SGIs IRIX: graphical High End Unix

IRIX When you have seen "Jurassic Park" or any other massively computer graphics enhanced movie, then you have witnessed the unprecedented and unsurpassed graphical power of SGIs (Silicon Graphics Industries) MIPS driven IRIX machines, an UNIX flavor with especially strong graphics capabilities. These rather expensive, but both in terms of CPU and graphics power very highly ranked UNIX systems give the ability, to perform complex three dimensional simulations rather quickly to be calculated and displayed, and are still necessary for at the edge work on such projects. And IRIX has set some standards in the GUIs on UNIX too...

Apples Mac OS X: Unix for Dummies

Mac OS X Darwin kernel logo If you ever happened to know NextSTEP, an older UNIX system --- the only one, which doesn't use the X window system as underlying layer for the GUI ---, you will feel familiar with this newest UNIX flavor: technically a combination of an object oriented microkernel (Darwin, similar to the Hurd/Mach projects), BSD UNIX framework and that very same NextSTEP GUI components in a more modern version, this may become the true UNIX for everyone in the next time --- if it isn't already. While NextSTEP is renowned for it's GUI, the incompatibility to the UNIX standard X window system causes some trouble regarding usage of X based UNIX software, despite command line oriented applications are easy to port. But there is already a FreeX implementation available for Mac OS X, offering an easy and fast lane for this at least in the near future. The time to come will show, if the direction is, that more Carbon/Cocoa/Aqua native or more X server requiring ported software will appear... UNIX experts have to keep in mind, that most configurations are performed in the NextSTEP inherited NetInfo system, and not in the usually used /etc directory, where entries reside, but are mostly not functional.

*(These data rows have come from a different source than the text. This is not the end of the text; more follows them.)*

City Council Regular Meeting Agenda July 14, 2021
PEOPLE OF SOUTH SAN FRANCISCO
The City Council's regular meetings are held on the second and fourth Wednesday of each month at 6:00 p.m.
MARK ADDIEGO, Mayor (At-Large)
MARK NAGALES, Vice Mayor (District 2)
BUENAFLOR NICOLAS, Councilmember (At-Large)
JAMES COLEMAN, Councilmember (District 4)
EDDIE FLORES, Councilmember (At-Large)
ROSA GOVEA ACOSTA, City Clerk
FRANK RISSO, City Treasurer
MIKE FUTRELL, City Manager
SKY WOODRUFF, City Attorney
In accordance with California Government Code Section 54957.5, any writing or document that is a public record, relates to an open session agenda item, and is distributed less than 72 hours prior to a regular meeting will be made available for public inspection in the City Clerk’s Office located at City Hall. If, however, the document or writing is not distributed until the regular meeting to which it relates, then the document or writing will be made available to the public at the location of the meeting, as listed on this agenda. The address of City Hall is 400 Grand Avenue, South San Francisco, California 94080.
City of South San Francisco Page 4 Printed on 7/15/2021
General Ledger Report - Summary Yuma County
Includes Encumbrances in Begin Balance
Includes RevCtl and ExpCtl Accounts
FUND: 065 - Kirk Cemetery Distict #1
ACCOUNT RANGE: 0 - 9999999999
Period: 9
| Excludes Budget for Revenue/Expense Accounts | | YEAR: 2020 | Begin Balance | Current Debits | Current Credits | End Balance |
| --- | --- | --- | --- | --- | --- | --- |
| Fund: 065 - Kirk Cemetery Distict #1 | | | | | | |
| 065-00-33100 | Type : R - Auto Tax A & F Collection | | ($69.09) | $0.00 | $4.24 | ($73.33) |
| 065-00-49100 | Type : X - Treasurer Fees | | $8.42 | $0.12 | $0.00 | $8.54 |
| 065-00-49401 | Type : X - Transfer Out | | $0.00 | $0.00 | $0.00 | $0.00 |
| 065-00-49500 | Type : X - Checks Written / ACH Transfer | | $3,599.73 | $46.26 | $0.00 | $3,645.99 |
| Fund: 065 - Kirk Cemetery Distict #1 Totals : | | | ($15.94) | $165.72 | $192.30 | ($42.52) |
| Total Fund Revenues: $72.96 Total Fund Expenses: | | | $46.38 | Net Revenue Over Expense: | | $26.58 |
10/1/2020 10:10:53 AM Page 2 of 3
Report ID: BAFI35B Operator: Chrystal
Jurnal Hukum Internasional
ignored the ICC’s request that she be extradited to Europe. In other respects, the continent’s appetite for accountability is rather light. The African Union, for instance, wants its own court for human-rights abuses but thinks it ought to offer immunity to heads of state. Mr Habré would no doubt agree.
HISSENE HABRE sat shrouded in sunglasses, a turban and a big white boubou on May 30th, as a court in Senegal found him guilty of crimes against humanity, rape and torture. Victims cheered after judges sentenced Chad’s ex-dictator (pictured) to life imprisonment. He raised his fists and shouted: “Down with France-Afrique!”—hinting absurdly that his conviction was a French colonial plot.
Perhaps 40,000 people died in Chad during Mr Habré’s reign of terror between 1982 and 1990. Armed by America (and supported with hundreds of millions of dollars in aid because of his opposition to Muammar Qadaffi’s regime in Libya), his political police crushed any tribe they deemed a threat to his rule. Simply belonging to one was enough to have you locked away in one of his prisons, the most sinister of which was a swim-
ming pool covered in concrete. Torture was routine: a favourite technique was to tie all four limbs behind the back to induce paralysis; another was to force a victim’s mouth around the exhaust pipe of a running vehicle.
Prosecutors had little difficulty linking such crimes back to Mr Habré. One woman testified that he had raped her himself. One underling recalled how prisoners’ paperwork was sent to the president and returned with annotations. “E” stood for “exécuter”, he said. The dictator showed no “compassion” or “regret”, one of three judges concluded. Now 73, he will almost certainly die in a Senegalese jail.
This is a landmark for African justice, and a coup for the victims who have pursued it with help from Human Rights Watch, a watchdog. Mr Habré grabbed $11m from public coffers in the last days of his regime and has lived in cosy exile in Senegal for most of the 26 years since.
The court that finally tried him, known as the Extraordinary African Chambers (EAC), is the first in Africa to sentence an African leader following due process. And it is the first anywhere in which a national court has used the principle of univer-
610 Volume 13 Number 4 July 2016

The UNIX Future beckons...

Concluding this somewhat fragmentary account, I want to underline some trends, which are commonly believed to hold true in the years coming. As any such propositions can be wrong, this one makes no exception; but I'm confident, that the major parts will prove right.

The Kernel: the most advanced are the above mentioned object oriented kernels like Darwin, Mach or Hurd. They are not only easier to maintain than classical ones like the Linux or Solaris kernels, but offer a valuable advantage in a technical way: they can "hot-plug-in" new kernel components during run- and lifetime, even when the functionality wasn't prepared at kernel build time --- such things are only possible on a rather limited base with more classical kernel architectures. This may become the standard kernel model of the future.

The command and configuration layer: /etc is further the most likely place, where UNIX system configuration will take place, and the commands with the best perspective are the GNU tools, today already often not only used on GNU/Linux, but also on other UNIX flavors due to their ubiquitous presence, capabilities and uniformity.

The GUI: as mentioned above, the question is not, if GNOME or KDE (both are based on the X server and it's window system) will win, but if the X window system will keep its prevailing position. The NextSTEP/Mac OS X alternative, called now Aqua, may change things, but this is a matter not only of time, but if the Aqua system delivers enough unreachable advantages over X, to substitute it anyway.

UNIX flavor consolidation: due to the efforts of IBM (contributed the AIX JFS under the GPL), HP, Compaq and SGI (contributed the IRIX XFS under the GPL too) and some others it's most likely, that AIX, HP-UX, Tru64 and IRIX will vanish in the medium to long run and being replaced by GNU/Linux or it's successor. Then only the reference UNIX of Sun, Solaris, and Apples NextSTEP successor, Mac OS X will stay in the UNIX world as own contributions; maybe also OpenUNIX (Caldera), FreeBSD or other BSD UNIX systems will live on too. Anyway, standard efforts like the FHS (File system Hierarchy Standard), LSB (Linux Standard Base) and UNIX 98 (and its successor[s]) should reduce the differences between any different kinds of UNIX further, and altogether the management of UNIX systems will be eased up further a lot.